I know that recently I’ve lost a lot of trust from people because of some things I’ve done. I don’t want to put the situation out there for the entire world to know, because it’s not really everyone’s business. I want to apologize to those certain people for lying because I felt as if I was too nice of a person to just say no or tell the whole truth. I tend to tell white lies so I don’t hurt people’s feelings. Not the white lies that you tell when your friend asks if she looks fat in a bathing suit. I tell the white lies that may not hurt people right then, but could eventually lead to pain and hurt feelings. I refuse to do that anymore. I know that through life, there is pain and happiness. Everyone (no matter how much you refuse to believe it) causes both. Right now, everyone is causing someone to be happy, whether it’s in thought or person, and everyone is causing someone to be in pain, whether it’s in thought or person. I’ve come to realize that I can’t make everyone happy no matter how hard I try. It’s never going to happen because I can’t split myself into 10 or 20 different Me’s. I’m only one person, and that’s all I’ll ever be. No one can please everyone in the world, no matter how hard they try. So I’m going to stop lying to myself and lying to others to keep from hurting their feelings. No, I’m not saying I want to or am going to hurt people intentionally; I’m just not going to tell those white lies anymore.
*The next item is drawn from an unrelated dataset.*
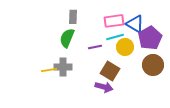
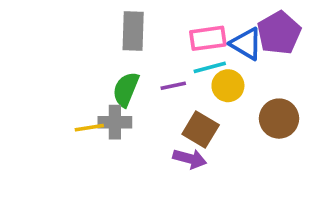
gray rectangle: (73, 17) -> (133, 31), size x1.5
green semicircle: (67, 38) -> (126, 89), moved
purple pentagon: (150, 38) -> (279, 33), moved

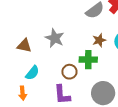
At the beginning of this semester, one of my professors asked if white lies were necessary and useable in life. Yes, they are useable, and some may find them necessary, but they aren’t a good thing unless you mean to do well with them. Telling someone that you have feelings for them or keeping someone around as a just in case person is NOT good. Those are the white lies that hurt and cause pain, more pain than just telling the truth.

I suppose you could call this turning over a new leaf, even though this whole time, all of me has been inside, I’ve just never let it out for anyone (well hardly anyone…) to see. I guess sometimes it takes that one person, no matter who they are, where they are from, or how long you’ve known them, to make the good part come out. In a way, this sounds bad because it makes it seem like I’m saying I don’t know any good or honest people and that I think everything before this point in my life was worthless. I’m not saying that at all. It sometimes just takes change…something or someone different to make the good come out. To make something actually take place. And for me, the time is now. I can’t go on living in a huge lie, being the person that everyone wants me to be (except me). Most of this sounds scripted and rehearsed, but it most definitely wasn’t. I am a truly happy person, not depressed, not upset over little things, and certainly not “hardcore” (haha,  you know what I’m referring to). I’m a person who is slowly coming out, being the person that SHE wants to be. Not molding myself to fit what everyone else feels that I should be.

Ok, well this was really long, but apparently it only took me about 15 minutes to type it all up. Yea, as you can tell, I had a lot on my mind. I’m glad that I finally got it all out and I feel about a thousand times better. Better than I have in the past few years of my life actually. Thank you so much.